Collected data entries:
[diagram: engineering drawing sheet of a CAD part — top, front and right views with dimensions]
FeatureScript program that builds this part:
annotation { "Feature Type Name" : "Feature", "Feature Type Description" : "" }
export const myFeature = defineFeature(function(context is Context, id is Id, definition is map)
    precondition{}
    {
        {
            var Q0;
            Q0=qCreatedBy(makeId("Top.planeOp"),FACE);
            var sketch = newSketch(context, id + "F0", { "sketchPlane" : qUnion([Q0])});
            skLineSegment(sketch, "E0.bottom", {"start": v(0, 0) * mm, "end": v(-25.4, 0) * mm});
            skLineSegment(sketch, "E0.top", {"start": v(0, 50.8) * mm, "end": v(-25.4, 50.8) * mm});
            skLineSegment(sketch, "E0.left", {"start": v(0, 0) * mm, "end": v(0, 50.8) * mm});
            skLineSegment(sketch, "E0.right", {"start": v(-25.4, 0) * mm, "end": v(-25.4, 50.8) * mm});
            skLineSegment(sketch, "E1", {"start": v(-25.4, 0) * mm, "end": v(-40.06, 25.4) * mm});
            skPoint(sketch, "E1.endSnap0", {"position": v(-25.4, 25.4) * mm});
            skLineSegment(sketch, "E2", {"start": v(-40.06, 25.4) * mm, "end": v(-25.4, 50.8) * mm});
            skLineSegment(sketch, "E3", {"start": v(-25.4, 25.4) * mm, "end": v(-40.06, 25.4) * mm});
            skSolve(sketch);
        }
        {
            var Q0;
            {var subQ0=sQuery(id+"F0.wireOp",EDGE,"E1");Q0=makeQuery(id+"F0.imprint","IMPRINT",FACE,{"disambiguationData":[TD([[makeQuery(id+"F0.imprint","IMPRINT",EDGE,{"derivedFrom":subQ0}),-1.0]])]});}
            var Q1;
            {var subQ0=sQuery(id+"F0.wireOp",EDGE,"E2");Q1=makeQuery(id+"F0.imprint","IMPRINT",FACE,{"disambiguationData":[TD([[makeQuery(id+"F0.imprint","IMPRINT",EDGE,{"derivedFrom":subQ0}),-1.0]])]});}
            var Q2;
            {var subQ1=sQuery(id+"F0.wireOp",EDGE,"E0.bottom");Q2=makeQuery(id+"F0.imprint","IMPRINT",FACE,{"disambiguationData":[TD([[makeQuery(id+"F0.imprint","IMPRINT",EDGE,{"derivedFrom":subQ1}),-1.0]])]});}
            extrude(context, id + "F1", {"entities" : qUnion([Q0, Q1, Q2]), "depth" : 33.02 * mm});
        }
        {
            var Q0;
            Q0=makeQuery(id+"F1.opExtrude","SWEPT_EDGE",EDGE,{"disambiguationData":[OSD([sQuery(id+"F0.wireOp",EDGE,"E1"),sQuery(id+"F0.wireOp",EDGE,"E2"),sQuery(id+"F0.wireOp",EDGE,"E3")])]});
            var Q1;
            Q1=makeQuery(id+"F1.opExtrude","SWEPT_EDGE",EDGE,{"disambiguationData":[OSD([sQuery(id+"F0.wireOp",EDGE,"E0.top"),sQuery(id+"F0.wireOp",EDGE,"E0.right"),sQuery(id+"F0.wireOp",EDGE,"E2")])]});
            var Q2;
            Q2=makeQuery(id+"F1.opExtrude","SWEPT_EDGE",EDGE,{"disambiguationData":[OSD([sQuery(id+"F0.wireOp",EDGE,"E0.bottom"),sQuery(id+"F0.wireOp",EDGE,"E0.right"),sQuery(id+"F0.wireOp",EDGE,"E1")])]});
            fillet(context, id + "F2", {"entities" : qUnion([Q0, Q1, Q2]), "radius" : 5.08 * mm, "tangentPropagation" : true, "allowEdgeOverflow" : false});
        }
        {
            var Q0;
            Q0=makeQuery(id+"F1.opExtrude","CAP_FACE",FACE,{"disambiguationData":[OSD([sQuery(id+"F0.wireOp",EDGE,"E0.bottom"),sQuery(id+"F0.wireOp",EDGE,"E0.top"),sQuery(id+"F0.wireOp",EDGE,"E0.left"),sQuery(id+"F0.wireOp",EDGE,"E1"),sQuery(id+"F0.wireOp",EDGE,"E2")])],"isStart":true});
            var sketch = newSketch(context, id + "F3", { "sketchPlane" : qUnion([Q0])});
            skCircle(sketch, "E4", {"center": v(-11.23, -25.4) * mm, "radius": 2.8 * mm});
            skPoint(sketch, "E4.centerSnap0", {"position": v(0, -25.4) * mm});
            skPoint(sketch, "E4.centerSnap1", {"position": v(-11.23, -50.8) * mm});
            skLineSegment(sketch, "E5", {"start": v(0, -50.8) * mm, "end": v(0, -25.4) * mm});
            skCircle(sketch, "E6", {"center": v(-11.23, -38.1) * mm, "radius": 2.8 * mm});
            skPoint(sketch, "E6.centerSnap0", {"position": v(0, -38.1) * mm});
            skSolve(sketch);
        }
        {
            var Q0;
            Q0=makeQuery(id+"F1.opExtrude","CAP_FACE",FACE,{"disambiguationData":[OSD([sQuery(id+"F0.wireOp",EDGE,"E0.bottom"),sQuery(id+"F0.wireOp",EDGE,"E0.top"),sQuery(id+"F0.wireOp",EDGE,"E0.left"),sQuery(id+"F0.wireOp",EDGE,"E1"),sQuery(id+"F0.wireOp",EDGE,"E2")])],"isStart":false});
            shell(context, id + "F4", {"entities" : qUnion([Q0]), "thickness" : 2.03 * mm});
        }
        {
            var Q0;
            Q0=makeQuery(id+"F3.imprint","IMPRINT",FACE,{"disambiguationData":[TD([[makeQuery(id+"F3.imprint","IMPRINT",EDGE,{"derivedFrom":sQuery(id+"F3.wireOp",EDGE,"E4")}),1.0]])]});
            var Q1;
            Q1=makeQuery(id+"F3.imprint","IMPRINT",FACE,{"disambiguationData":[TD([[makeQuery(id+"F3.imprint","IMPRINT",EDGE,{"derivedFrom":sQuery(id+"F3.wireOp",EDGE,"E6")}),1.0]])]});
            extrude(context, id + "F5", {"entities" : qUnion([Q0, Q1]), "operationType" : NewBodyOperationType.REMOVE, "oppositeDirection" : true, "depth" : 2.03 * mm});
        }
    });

## Task prompt:
Show each line of the listing above that contains the string "qUnion".

## Exercise solution:
            var sketch = newSketch(context, id + "F0", { "sketchPlane" : qUnion([Q0])});
            extrude(context, id + "F1", {"entities" : qUnion([Q0, Q1, Q2]), "depth" : 33.02 * mm});
            fillet(context, id + "F2", {"entities" : qUnion([Q0, Q1, Q2]), "radius" : 5.08 * mm, "tangentPropagation" : true, "allowEdgeOverflow" : false});
            var sketch = newSketch(context, id + "F3", { "sketchPlane" : qUnion([Q0])});
            shell(context, id + "F4", {"entities" : qUnion([Q0]), "thickness" : 2.03 * mm});
            extrude(context, id + "F5", {"entities" : qUnion([Q0, Q1]), "operationType" : NewBodyOperationType.REMOVE, "oppositeDirection" : true, "depth" : 2.03 * mm});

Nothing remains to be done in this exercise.